▶ EXCERPTED PASSAGE:
--- start ---
By default vim in cmd.exe is set to t_Co=16 where bold looks like this, for example:

image

On the other hand if you set t_Co=256 everything is ok.

Would it be possible to have default t_Co=256 for vim in cmd.exe?

romainl commented 2 years ago

Assuming 256c in CMD.exe would probably be fine for most people… until someone tries it on Vista or something.

FWIW, in macOS's Terminal.app, there is an option for using bold fonts for, well, bold, and another option for using bright colors for bold so the result can be very wild compared to what is intended by the colorscheme author.

habamax commented 2 years ago

FWIW, in macOS's Terminal.app, there is an option for using bold fonts for, well, bold, and another option for using bright colors for bold so the result can be very wild compared to what is intended by the colorscheme author.

I don't think we could do anything about it, right?

romainl commented 2 years ago

@habamax literally nothing beyond being aware of that when the question pops up.

neutaaaaan commented 2 years ago

Boring story time:
Back in the serial terminal days, bold meant bright, as in drive the electron beam a bit harder here. The characters produced were brighter and also a bit bolder because of surrounding phosphors being excited. This is really not something that can be achieved on a modern display, hence (to my knowledge) most terminal emulators defaulting to the bright attribute using a bold typeface, and also potentially using brighter colors (which I believe are a mid 90s addition to make up for the absence of bold typefaces in some contexts). I seem to remember that generally speaking, with most terminal emulators I tried but didn't configure, I'd get both at the same time, and that's how I've set up every terminal emulator I've used ever since.
--- end ---
Records excerpted from a collection:
--- start ---
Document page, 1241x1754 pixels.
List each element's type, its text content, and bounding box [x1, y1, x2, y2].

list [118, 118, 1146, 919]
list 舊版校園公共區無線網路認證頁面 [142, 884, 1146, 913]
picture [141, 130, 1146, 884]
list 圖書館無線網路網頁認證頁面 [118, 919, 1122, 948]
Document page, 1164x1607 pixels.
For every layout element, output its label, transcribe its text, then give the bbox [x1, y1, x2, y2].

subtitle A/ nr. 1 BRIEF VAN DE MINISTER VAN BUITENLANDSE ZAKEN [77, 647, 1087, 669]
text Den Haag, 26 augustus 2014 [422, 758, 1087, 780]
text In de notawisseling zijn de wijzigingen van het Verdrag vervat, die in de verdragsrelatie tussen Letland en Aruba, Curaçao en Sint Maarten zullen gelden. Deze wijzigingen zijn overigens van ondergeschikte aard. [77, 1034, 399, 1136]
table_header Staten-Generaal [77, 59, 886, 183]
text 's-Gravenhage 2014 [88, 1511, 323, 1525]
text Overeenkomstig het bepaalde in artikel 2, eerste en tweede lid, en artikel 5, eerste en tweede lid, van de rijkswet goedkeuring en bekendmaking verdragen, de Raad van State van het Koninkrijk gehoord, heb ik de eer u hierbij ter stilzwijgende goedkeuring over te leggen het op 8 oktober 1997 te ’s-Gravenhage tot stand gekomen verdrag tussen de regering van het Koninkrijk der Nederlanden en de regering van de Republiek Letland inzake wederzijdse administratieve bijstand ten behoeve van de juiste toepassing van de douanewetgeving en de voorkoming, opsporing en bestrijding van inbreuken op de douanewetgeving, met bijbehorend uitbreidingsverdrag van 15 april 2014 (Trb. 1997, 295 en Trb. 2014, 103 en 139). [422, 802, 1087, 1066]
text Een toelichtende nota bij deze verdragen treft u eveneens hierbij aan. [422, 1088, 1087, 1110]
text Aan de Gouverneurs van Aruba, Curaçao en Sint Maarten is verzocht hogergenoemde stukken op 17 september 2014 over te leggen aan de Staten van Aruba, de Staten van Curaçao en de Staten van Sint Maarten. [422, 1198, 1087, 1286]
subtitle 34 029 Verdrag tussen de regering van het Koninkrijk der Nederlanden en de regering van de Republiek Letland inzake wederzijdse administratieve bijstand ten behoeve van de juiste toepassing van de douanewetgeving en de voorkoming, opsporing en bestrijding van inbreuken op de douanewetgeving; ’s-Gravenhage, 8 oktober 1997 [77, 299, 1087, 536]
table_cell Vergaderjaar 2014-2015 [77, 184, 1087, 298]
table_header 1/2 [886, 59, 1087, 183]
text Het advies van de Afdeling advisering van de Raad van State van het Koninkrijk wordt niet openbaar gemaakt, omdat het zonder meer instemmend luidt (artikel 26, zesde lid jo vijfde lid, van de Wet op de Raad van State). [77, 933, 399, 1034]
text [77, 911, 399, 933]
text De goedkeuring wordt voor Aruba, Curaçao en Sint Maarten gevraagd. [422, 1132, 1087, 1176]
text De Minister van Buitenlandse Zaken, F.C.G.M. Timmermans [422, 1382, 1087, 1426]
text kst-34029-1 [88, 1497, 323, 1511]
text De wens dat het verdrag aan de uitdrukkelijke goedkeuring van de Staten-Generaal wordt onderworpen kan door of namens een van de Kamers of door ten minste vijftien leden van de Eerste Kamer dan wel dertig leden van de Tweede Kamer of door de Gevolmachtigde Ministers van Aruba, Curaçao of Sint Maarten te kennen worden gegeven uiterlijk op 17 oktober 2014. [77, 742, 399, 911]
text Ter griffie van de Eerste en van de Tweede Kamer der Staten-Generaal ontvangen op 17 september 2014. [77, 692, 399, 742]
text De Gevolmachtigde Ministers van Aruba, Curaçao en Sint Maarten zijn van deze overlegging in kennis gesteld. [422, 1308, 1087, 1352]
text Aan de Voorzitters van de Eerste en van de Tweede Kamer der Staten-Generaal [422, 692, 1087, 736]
--- end ---
▶ EXERCISE REQUIREMENTS:
1) Update the listing from its first line through the line containing "For every layout" by replacing "Document page" with "Rendered page", leaving all else unchanged, and give only those lines.
2) Take the discussion of vim's default color setting in cmd.exe further, starting after its last sentence.
The text and the listing have no connection to each other.

▶ WRITTEN RESPONSES:
1)
Rendered page, 1241x1754 pixels.
List each element's type, its text content, and bounding box [x1, y1, x2, y2].

list [118, 118, 1146, 919]
list 舊版校園公共區無線網路認證頁面 [142, 884, 1146, 913]
picture [141, 130, 1146, 884]
list 圖書館無線網路網頁認證頁面 [118, 919, 1122, 948]
Rendered page, 1164x1607 pixels.
For every layout element, output its label, transcribe its text, then give the bbox [x1, y1, x2, y2].

2)
We're absolutely never going to get rid of the fact that some people have their terminal emulators configured to think that bold black should be ansi color 8 and thus grey, or that ansi color 8 is supposed to be bold. This behaviour is (in most contexts) wrong. Yet, it's too common to even consider changing.

Back to the subject at hand:
I'm confused, my understanding is that you guys had ripped bold out of all colorschemes because it wouldn't work properly in cmd.exe.

I didn't agree with the decision then (I'm all for lowest common denominators, but the one that motivated this decision is broken beyond belief), but as it didn't seem to concern potential future additions to the default colorschemes (forsake clearly broken environments for the benefit of basically everything else) I didn't put up much of a fight.

I'm not sure if you guys are thinking about bringing bold back or what.

romainl commented 2 years ago

@neutaaaaan thank you for that historical background.

As for what to do, we are facing a little conundrum, here.

So, either we remove bold and we annoy non-cmd.exe users or we bring it back and we annoy cmd.exe users.

Of note:

habamax commented 2 years ago

@chrisbra do you think t_Co=256 for windows cmd is a viable solution?

It would be nice to bring bolds back in a way they work in windows too.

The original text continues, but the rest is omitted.